# [Task]
Search the records for the word "signals" and copy each line in which it appears.
※ ※ ※
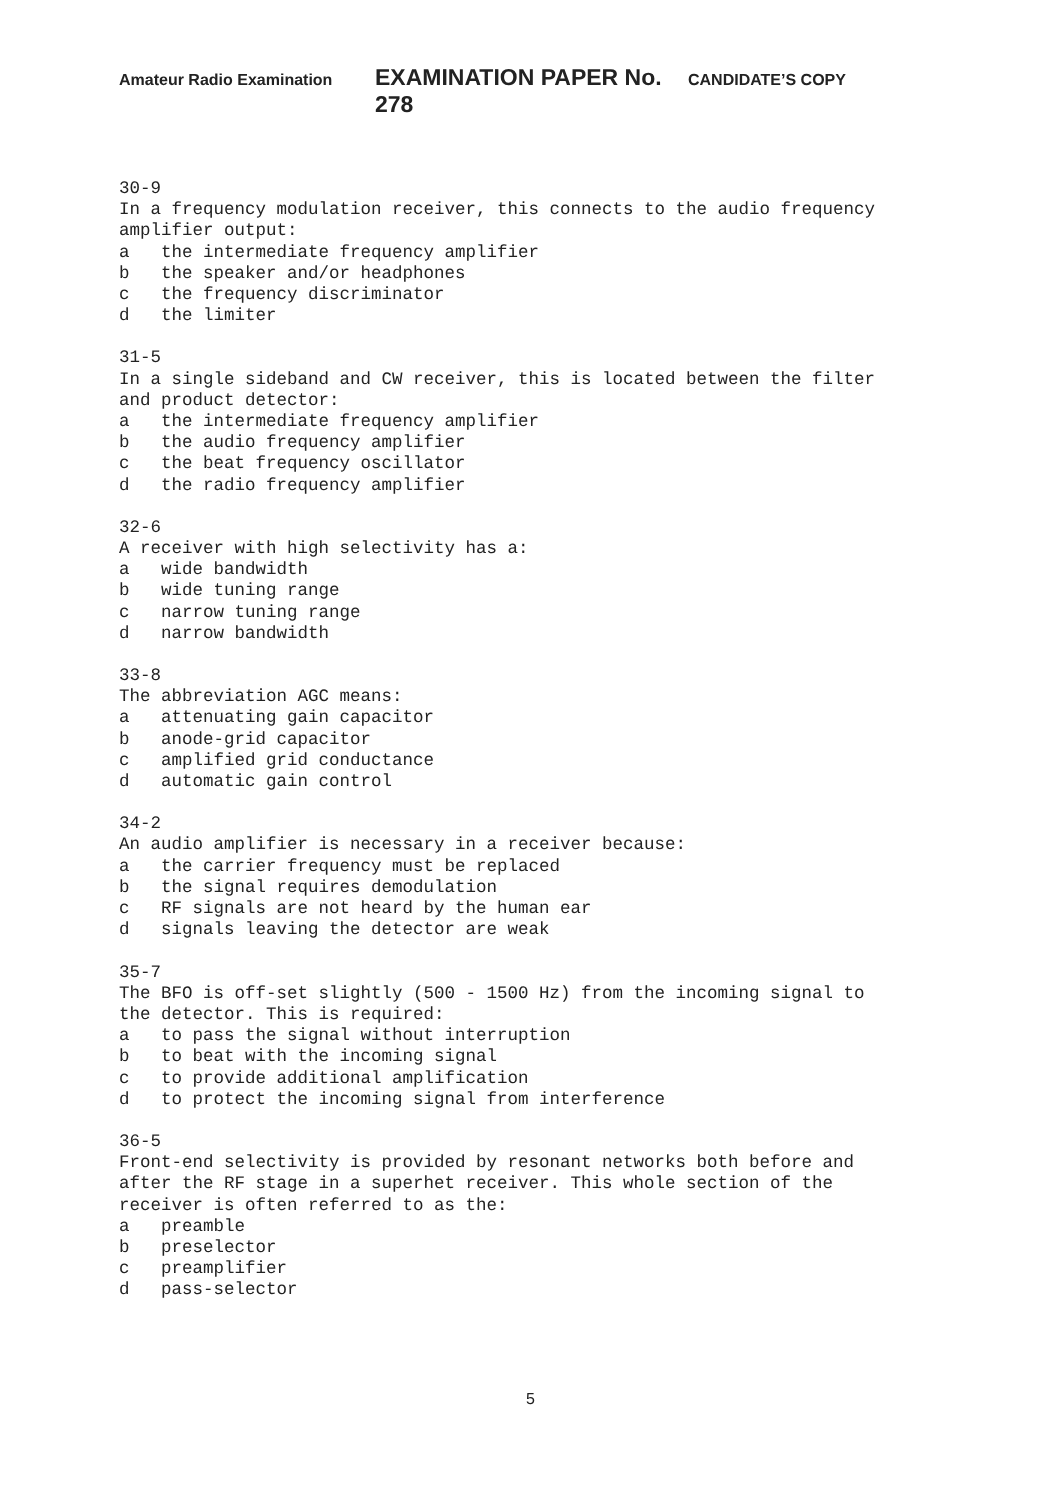Amateur Radio Examination EXAMINATION PAPER No. 278 CANDIDATE’S COPY
30-9
In a frequency modulation receiver, this connects to the audio frequency
amplifier output:
a the intermediate frequency amplifier
b the speaker and/or headphones
c the frequency discriminator
d the limiter
31-5
In a single sideband and CW receiver, this is located between the filter
and product detector:
a the intermediate frequency amplifier
b the audio frequency amplifier
c the beat frequency oscillator
d the radio frequency amplifier
32-6
A receiver with high selectivity has a:
a wide bandwidth
b wide tuning range
c narrow tuning range
d narrow bandwidth
33-8
The abbreviation AGC means:
a attenuating gain capacitor
b anode-grid capacitor
c amplified grid conductance
d automatic gain control
34-2
An audio amplifier is necessary in a receiver because:
a the carrier frequency must be replaced
b the signal requires demodulation
c RF signals are not heard by the human ear
d signals leaving the detector are weak
35-7
The BFO is off-set slightly (500 - 1500 Hz) from the incoming signal to
the detector. This is required:
a to pass the signal without interruption
b to beat with the incoming signal
c to provide additional amplification
d to protect the incoming signal from interference
36-5
Front-end selectivity is provided by resonant networks both before and
after the RF stage in a superhet receiver. This whole section of the
receiver is often referred to as the:
a preamble
b preselector
c preamplifier
d pass-selector
5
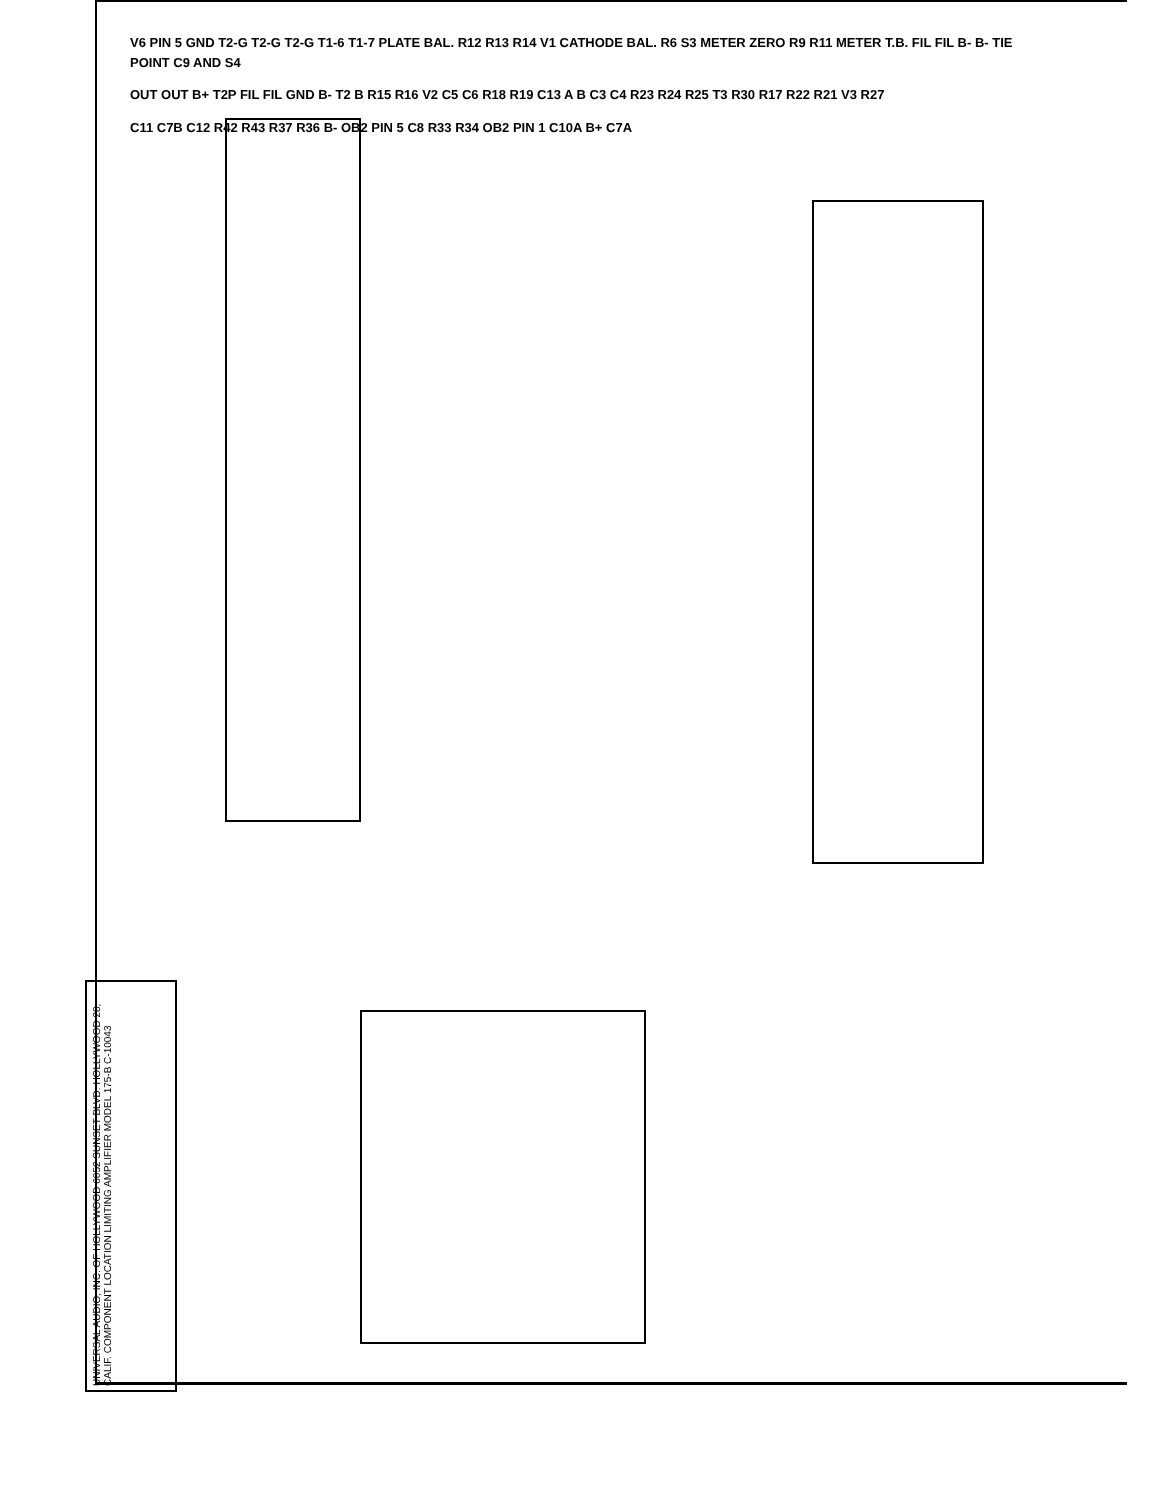V6 PIN 5 GND T2-G T2-G T2-G T1-6 T1-7 PLATE BAL. R12 R13 R14 V1 CATHODE BAL. R6 S3 METER ZERO R9 R11 METER T.B. FIL FIL B- B- TIE POINT C9 AND S4
OUT OUT B+ T2P FIL FIL GND B- T2 B R15 R16 V2 C5 C6 R18 R19 C13 A B C3 C4 R23 R24 R25 T3 R30 R17 R22 R21 V3 R27
C11 C7B C12 R42 R43 R37 R36 B- OB2 PIN 5 C8 R33 R34 OB2 PIN 1 C10A B+ C7A
UNIVERSAL AUDIO, INC. OF HOLLYWOOD 6052 SUNSET BLVD. HOLLYWOOD 28, CALIF. COMPONENT LOCATION LIMITING AMPLIFIER MODEL 175-B C-10043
※ ※ ※
# [Answer area]
c RF signals are not heard by the human ear
d signals leaving the detector are weak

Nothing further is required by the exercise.